Furthermore, in instances where a health check is configured and fails, such as during password rotation, the system will attempt to retrieve updated credentials from Secrets Manager as well. In the event of a proxy-induced change to the username and password, users are advised to refresh the DataSource page to view the newly uploaded credentials.

Kerberos Authentication

To enable Kerberos authentication for your database connection, check the 'Kerberos' box and provide the username along with the keytab location. If keytab location is empty, the default location is /etc/krb5.keytab.

Kerberos authentication will be applied only for username specified in DataSource configuration. All other users will authenticate with username and password. This feature is available only for PostgreSQL and SQL Server databases.

Important: Ensure the keytab file, which contains the specified user credentials, is located on both the Central Manager server and any proxy servers associated with the data source.

Configuring Trigger Based Invalidation

In order to support out-of-band data ingestion into the database, a data source can be configured for "Trigger based invalidation". There are several options available on the data source for this configuration:

dbTriggerTracking: set to true if this feature is to be enabled
dbTimeMs: A query to retrieve the current time in MS on the database, to insure timestamps are synchronized
dbChanges: A query to retrieve a timestamp (as a long) and table name (as a string), for the last invalidation time of that table.

The dbTimeMs call for example defaults to the value of "SELECT heimdall.get_time_ms()", usable on MySQL without any changes.
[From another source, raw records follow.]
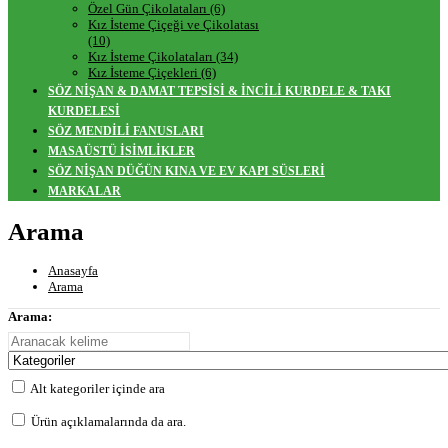
Özel Gün Çikolataları (6)
Kız İsteme Çiçeği ve Çikolatası
(10)
Kız İsteme Çikolataları (34)
Kız İsteme Çiçekleri (6)
SÖZ NİŞAN & DAMAT TEPSİSİ & İNCİLİ KURDELE & TAKI
KURDELESİ
SÖZ MENDİLİ FANUSLARI
MASAÜSTÜ İSİMLİKLER
SÖZ NİŞAN DÜĞÜN KINA VE EV KAPI SÜSLERİ
MARKALAR
Arama
Anasayfa
Arama
Arama:
Alt kategoriler içinde ara
Ürün açıklamalarında da ara.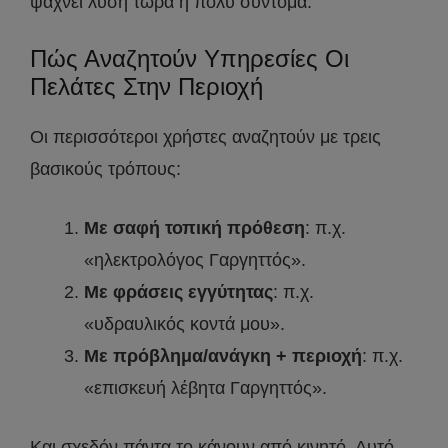
ψάχνει λύση τώρα ή πολύ σύντομα.
Πώς Αναζητούν Υπηρεσίες Οι
Πελάτες Στην Περιοχή
Οι περισσότεροι χρήστες αναζητούν με τρεις
βασικούς τρόπους:
Με σαφή τοπική πρόθεση
: π.χ.
«ηλεκτρολόγος Γαργηττός».
Με φράσεις εγγύτητας
: π.χ.
«υδραυλικός κοντά μου».
Με πρόβλημα/ανάγκη + περιοχή
: π.χ.
«επισκευή λέβητα Γαργηττός».
Και σχεδόν πάντα το κάνουν από κινητό. Αυτό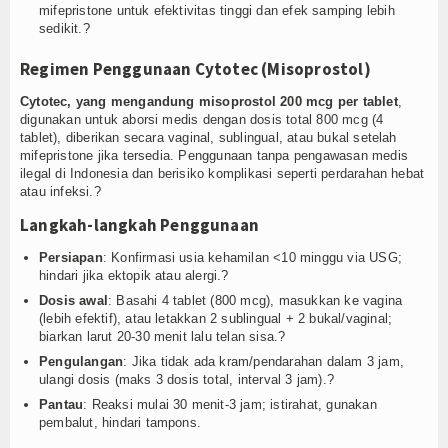
mifepristone untuk efektivitas tinggi dan efek samping lebih
sedikit.?
Regimen Penggunaan Cytotec (Misoprostol)
Cytotec, yang mengandung misoprostol 200 mcg per tablet
,
digunakan untuk aborsi medis dengan dosis total 800 mcg (4
tablet), diberikan secara vaginal, sublingual, atau bukal setelah
mifepristone jika tersedia. Penggunaan tanpa pengawasan medis
ilegal di Indonesia dan berisiko komplikasi seperti perdarahan hebat
atau infeksi.?
Langkah-langkah Penggunaan
Persiapan
: Konfirmasi usia kehamilan <10 minggu via USG;
hindari jika ektopik atau alergi.?
Dosis awal
: Basahi 4 tablet (800 mcg), masukkan ke vagina
(lebih efektif), atau letakkan 2 sublingual + 2 bukal/vaginal;
biarkan larut 20-30 menit lalu telan sisa.?
Pengulangan
: Jika tidak ada kram/pendarahan dalam 3 jam,
ulangi dosis (maks 3 dosis total, interval 3 jam).?
Pantau
: Reaksi mulai 30 menit-3 jam; istirahat, gunakan
pembalut, hindari tampons.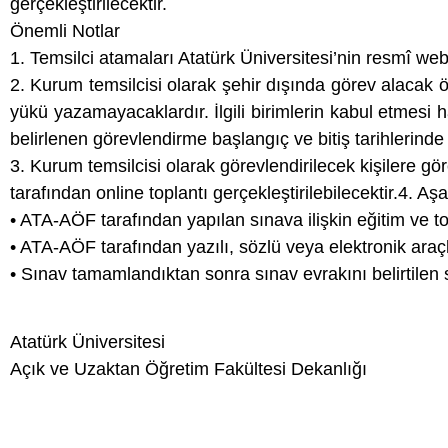
gerçekleştirilecektir.
Önemli Notlar
1. Temsilci atamaları Atatürk Üniversitesi’nin resmî web
2. Kurum temsilcisi olarak şehir dışında görev alacak ö
yükü yazamayacaklardır. İlgili birimlerin kabul etmesi h
belirlenen görevlendirme başlangıç ve bitiş tarihlerind
3. Kurum temsilcisi olarak görevlendirilecek kişilere gö
tarafından online toplantı gerçekleştirilebilecektir.4. Aş
• ATA-AÖF tarafından yapılan sınava ilişkin eğitim ve t
• ATA-AÖF tarafından yazılı, sözlü veya elektronik araçl
• Sınav tamamlandıktan sonra sınav evrakını belirtilen 
Atatürk Üniversitesi
Açık ve Uzaktan Öğretim Fakültesi Dekanlığı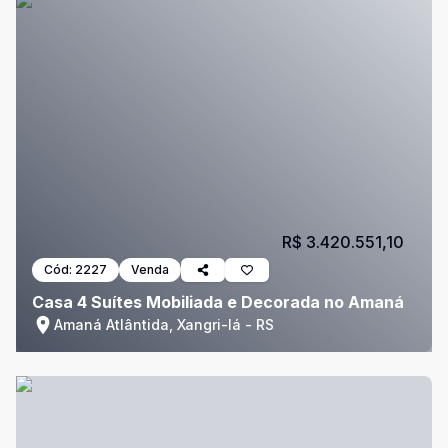
R$ 3.420.551,10
Cód:
2227
Venda
Casa 4 Suítes Mobiliada e Decorada no Amaná
Amaná Atlântida, Xangri-lá - RS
The dbChanges call defaults to {CALL heimdall.changes(@ts)}. This can be a stored procedure. The string "@ts" will be replaced automatically with the last modification (per the DB time) that has been observed, so can be used to pull only the tables that have been modified since the last invalidation observed. The table name returned needs to be fully qualified, as observed with the "printTables" option for the rules, as this is the table name we will be comparing for invalidation purposes.